Diagnosing Neurofibromatosis 1 (NF1)

A diagnosis of NF1 is made in children with two or more of the following criteria:

  • Skin lesions (neurofibromas)
  • Multiple “café au lait” spots (light coffee-colored spots)
  • Freckling in the groin and armpits
  • Eye abnormalities, including Lisch nodules (tiny pigmented tumors in the iris)
  • Certain skeletal abnormalities
  • A family member with NF1.

Café au lait spots (left) and axillary freckling under the armpits (right)

In cases where diagnostic findings are not conclusive, but neurofibromatosis is suspected, the child should be closely monitored by a multidisciplinary team that includes a pediatric neurologist and a geneticist.

Scoliosis and Other Curvature of the Spine

Children with NF1 who develop scoliosis may be diagnosed with either dystrophic (degenerative) or non-dystrophic forms of the condition. Non-dystrophic scoliosis resembles idiopathic adolescent scoliosis, with similar types of curves and curve patterns, according to Roger F. Widmann, MD, Chief of Pediatric Orthopaedic Surgery at Hospital for Special Surgery (HSS).

Treatment for non-dystrophic scoliosis can include bracing as well as surgery. Instrumentation is used to realign the spine and bone grafting is performed to help achieve fusion. While the health risks associated with non-dystrophic scoliosis are less pronounced, these curves can modulate into dystrophic scoliosis over time and therefore need to be monitored carefully until the child reaches maturity.

X-ray images of dystrophic (left) and non-dystrophic (right) scoliosis

“In cases of dystrophic scoliosis, we typically see shorter, more sharply angulated curves,” Dr. Widmann says. Characteristics of dystrophic scoliosis also include a number of bone abnormalities, including thinning of the ribs, significant rotation of the vertebrae, vertebral wedging, and erosion of the vertebrae by the spinal fluid, owing to the poor quality of the bone.

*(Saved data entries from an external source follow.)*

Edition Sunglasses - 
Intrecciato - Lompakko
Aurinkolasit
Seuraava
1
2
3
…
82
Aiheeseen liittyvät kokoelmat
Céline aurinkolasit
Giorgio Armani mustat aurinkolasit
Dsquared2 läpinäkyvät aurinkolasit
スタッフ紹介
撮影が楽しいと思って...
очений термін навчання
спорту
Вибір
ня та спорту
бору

Dystrophic scoliosis is also associated with kyphosis or a forward tilt of the spine, which can progress rapidly and may result in impingement of the spinal cord.

Because of the risks associated with this condition, orthopaedic surgeons usually recommend surgery at a smaller curve magnitude than with non-dystrophic scoliosis, that is, a curve of between 20 and 40 degrees. In contrast, in cases of idiopathic adolescent scoliosis, surgical intervention is most commonly reserved for cases in which the curve exceeds 50 degrees. Bracing is usually not an option in cases of dystrophic scoliosis.

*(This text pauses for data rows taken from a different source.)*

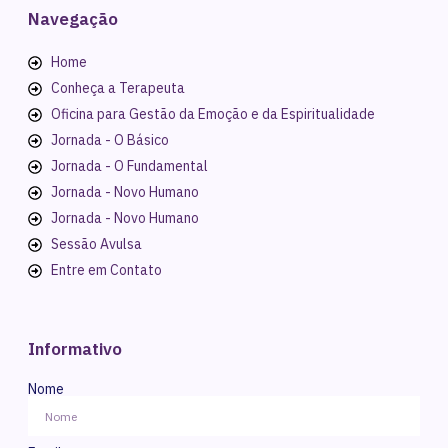
Navegação
Home
Conheça a Terapeuta
Oficina para Gestão da Emoção e da Espiritualidade
Jornada - O Básico
Jornada - O Fundamental
Jornada - Novo Humano
Jornada - Novo Humano
Sessão Avulsa
Entre em Contato
Informativo
Nome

Surgery to correct a dystrophic scoliosis curve can present special challenges, including the need to correct a kyphotic curve at the same time, Dr. Widmann explains. These surgeries also carry a risk of pseudoarthrosis or non-union. To help minimize this risk, Dr. Widmann and his colleagues at HSS use a graft from the patient’s iliac crest bone (part of the pelvis) to achieve the fusion, as opposed to the allograft often used in other scoliosis surgeries. Because of these complicating factors, more than one surgery may be required.

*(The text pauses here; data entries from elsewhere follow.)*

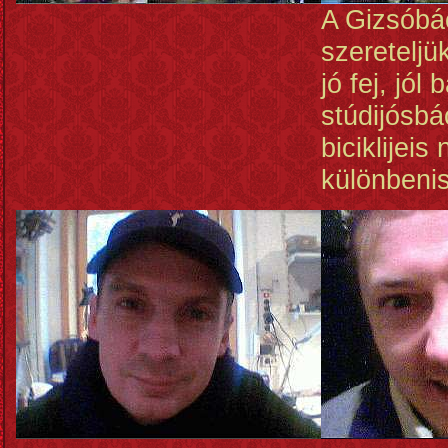
A Gizsóbá
szereteljü
jó fej, jól
stúdijósbá
biciklijeis
különbenis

X-ray images of dystrophic (left) and non-dystrophic (right) scoliosis after surgery

Bowing of the Tibia

Unlike the benign bowing of the legs that is not uncommon in healthy young children, the bowing of the tibia that is associated with neurofibromatosis has a distinctive orientation - an anterolateral bow - and may lead to fracture and tibial pseudarthrosis (non-union). In such cases, surgical intervention is recommended.

X-ray of an anterolateral bow in the tibia of a young patient, as seen in the leg on the right

Looking to the Future

While there is no cure for neurofibromatosis, careful monitoring and intervention for orthopedic and other complications can help improve the patient’s quality of life significantly.